### PROBLEM DETAILS:
Set down the full listing that follows, word for word.

========================================

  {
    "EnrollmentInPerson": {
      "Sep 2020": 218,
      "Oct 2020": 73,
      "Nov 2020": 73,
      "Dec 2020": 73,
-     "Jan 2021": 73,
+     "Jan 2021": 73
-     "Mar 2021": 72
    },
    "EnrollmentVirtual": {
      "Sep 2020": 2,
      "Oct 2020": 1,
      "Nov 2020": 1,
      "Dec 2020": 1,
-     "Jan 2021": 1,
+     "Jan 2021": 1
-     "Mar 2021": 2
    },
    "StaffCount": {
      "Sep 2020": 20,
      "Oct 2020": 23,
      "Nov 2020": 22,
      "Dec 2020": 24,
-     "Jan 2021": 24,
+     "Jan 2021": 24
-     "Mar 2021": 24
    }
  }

========================================

### TASK SOLUTION:
  {
    "EnrollmentInPerson": {
      "Sep 2020": 218,
      "Oct 2020": 73,
      "Nov 2020": 73,
      "Dec 2020": 73,
-     "Jan 2021": 73,
+     "Jan 2021": 73
-     "Mar 2021": 72
    },
    "EnrollmentVirtual": {
      "Sep 2020": 2,
      "Oct 2020": 1,
      "Nov 2020": 1,
      "Dec 2020": 1,
-     "Jan 2021": 1,
+     "Jan 2021": 1
-     "Mar 2021": 2
    },
    "StaffCount": {
      "Sep 2020": 20,
      "Oct 2020": 23,
      "Nov 2020": 22,
      "Dec 2020": 24,
-     "Jan 2021": 24,
+     "Jan 2021": 24
-     "Mar 2021": 24
    }
  }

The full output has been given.